The performances from this week’s Brits continued the previous trends of black artists using their moments in the limelight to clap back at their exclusion. Most notable was Tyler, the Creator accepting his award for international male solo artist, when he took a swipe at Theresa May for his five-year ban for supposedly promoting terror and hatred in his lyrics – while white artists with similar lyrical focus, such as Eminem, were not banned. Softer than his Grenfell rap in 2018, but no less political in its way, was Stormzy’s performance at this year’s Brits: an emphatic assertion of the depth and breath of global black creativity. It drew in British grime, American gospel and African pop (with Nigerian guest star Burna Boy), climaxing in a euphoric performance of Rainfall surrounded by tens of people of colour that seemed to say: we’re here to stay.

Now that black British artists are finally getting credit for their creativity, success and vast cultural influence, and being given the space to represent the breadth of their vision, they’re refusing to let white fans and industry gatekeepers enjoy and consume black art without having to reckon with the struggle and history of oppression that underpin it.
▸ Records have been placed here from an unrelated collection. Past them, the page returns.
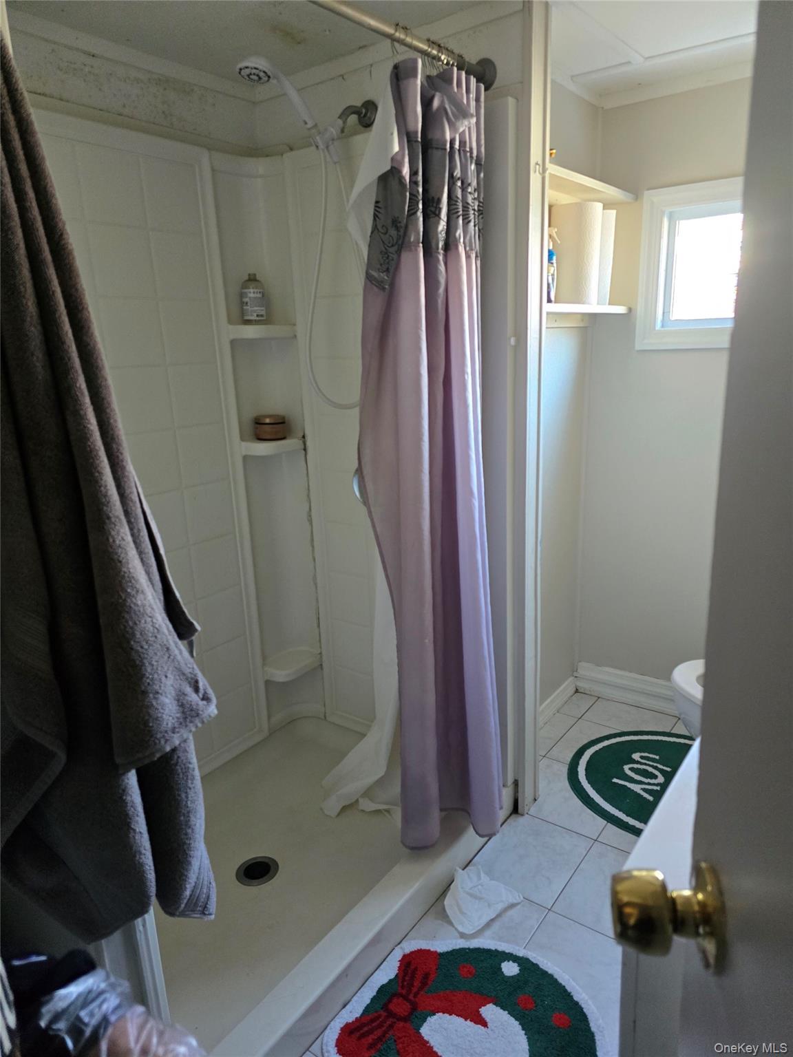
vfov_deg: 73.9
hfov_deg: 58.9
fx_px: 703
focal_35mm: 23
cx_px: 396
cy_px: 528
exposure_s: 1/120
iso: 1000
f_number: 1.7
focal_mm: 6.3
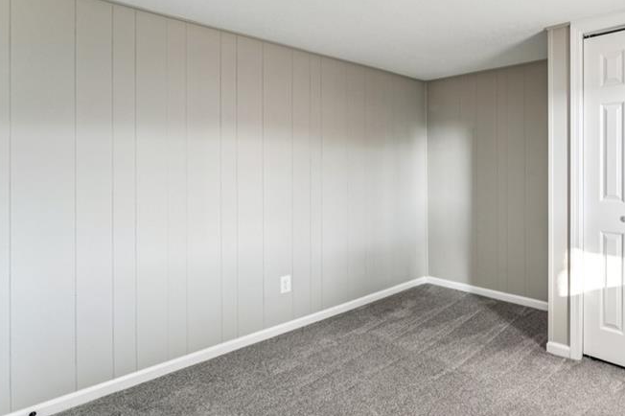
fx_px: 382
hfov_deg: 74.5
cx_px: 447
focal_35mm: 22
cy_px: 172
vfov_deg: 56.8
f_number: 13
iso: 400
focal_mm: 14
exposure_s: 1/6
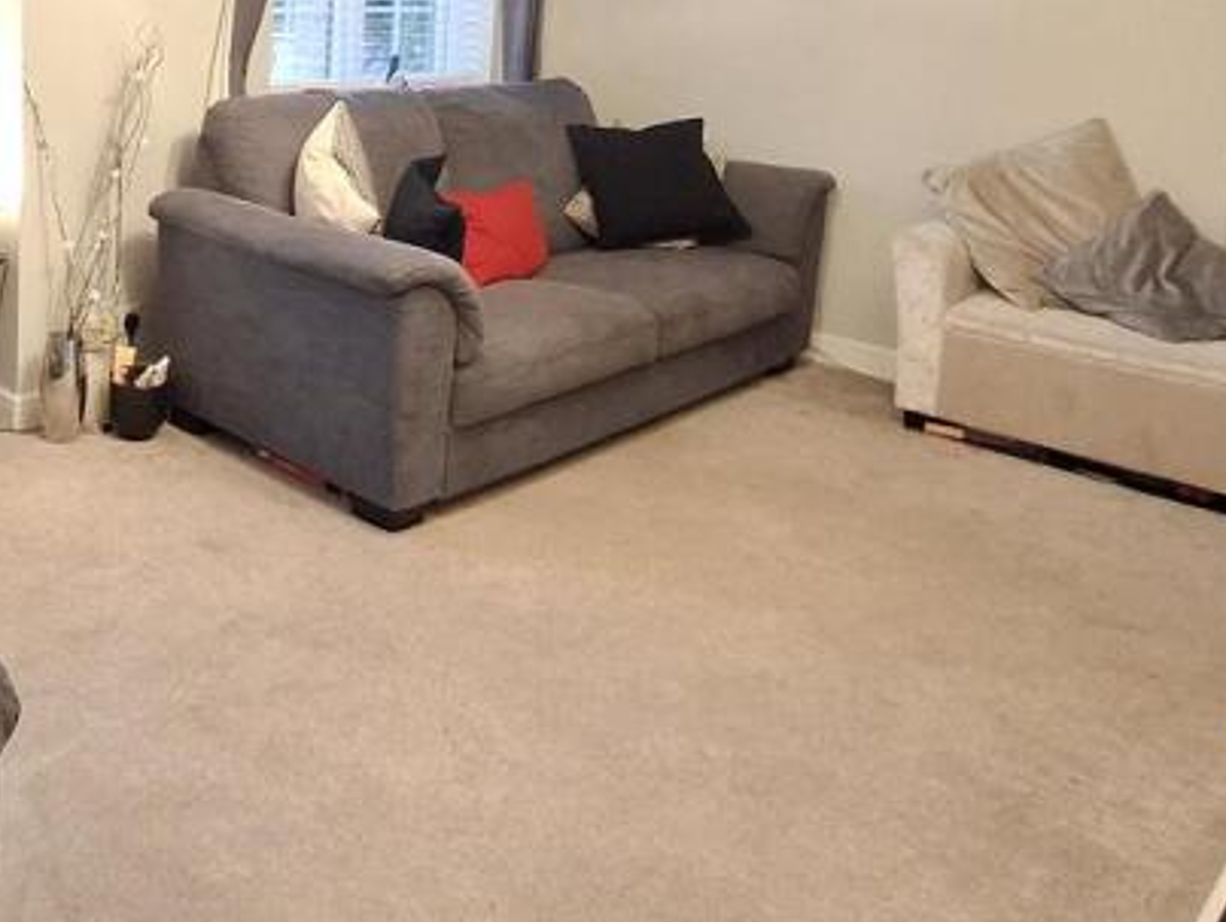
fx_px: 1170
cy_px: 119
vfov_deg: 40.3
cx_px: 94
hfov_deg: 48.7
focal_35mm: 33
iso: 250
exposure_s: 1/24
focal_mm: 1.74
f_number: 2.2
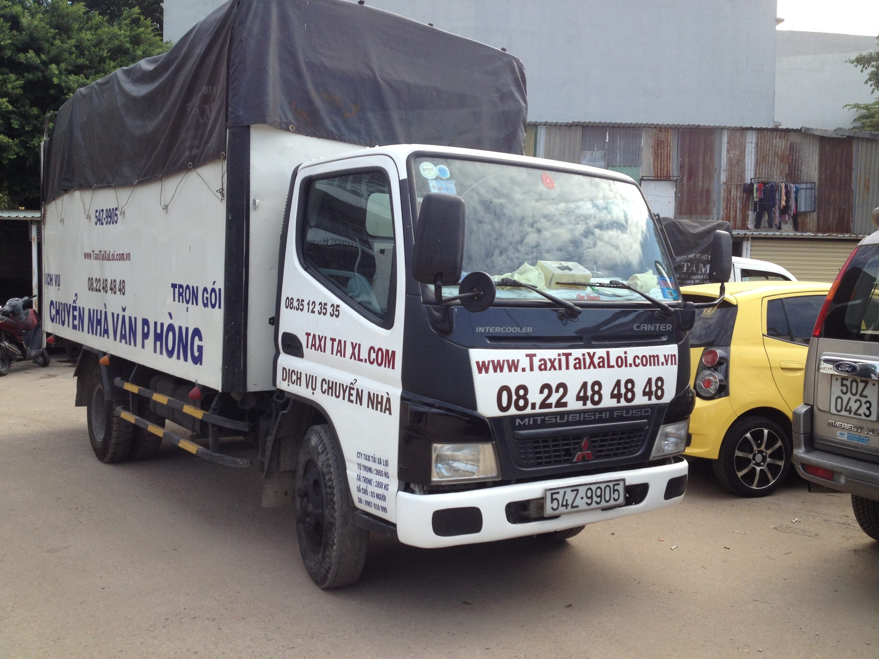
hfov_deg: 52.6
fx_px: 889
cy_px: 330
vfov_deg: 40.7
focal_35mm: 35
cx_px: 440
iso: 50
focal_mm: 4.28
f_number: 2.4
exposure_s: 1/681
Black artists don’t have the privilege of being apolitical.

These moments are special and affirming for black Brits – but it’s also necessary to question the Brits and ITV’s intentions. As people switch off from awards ceremonies and viewing figures dwindle, is ITV relying on the white outrage caused by such explicit displays of black defiance to remain relevant? In their genuine desire to represent and speak out, are artists compromised as marketing ploys? Are white execs patting themselves on the back for showcasing black artistry, then leaving them to navigate the onslaught of abuse from social media, politicians such as Priti Patel and the press? How ITV and the Brits react to the aftermath of these performances is just as important as providing the platform in the first place.

Related: Politics and powerful performances at the 2020 Brits – but no shock winners

Once upon a time, a black artist protesting Britain’s racist leadership on national TV might have been blacklisted. But the unimpeachable cultural power commanded by today’s leading acts has allowed many of them to remain independent, rather than reliant on major labels with the power to sideline them if they step out of line. Information is now freely shared between a generation of fed-up young people with social media at their fingertips, who know how to wield their voices and consumer power in the face of injustice.

It represents a significant shift in power – not to mention musical iconography. The accepted forms of rebellion and public displays of angst at the industry’s awards ceremonies have typically been reserved for stereotypical white rock stars: getting drunk, stoking beef, acting out. Not only are black artists winning prizes and dominating the news with their powerful cultural statements, they’re redefining what it looks like to be a rock star, giving rebellion true purpose.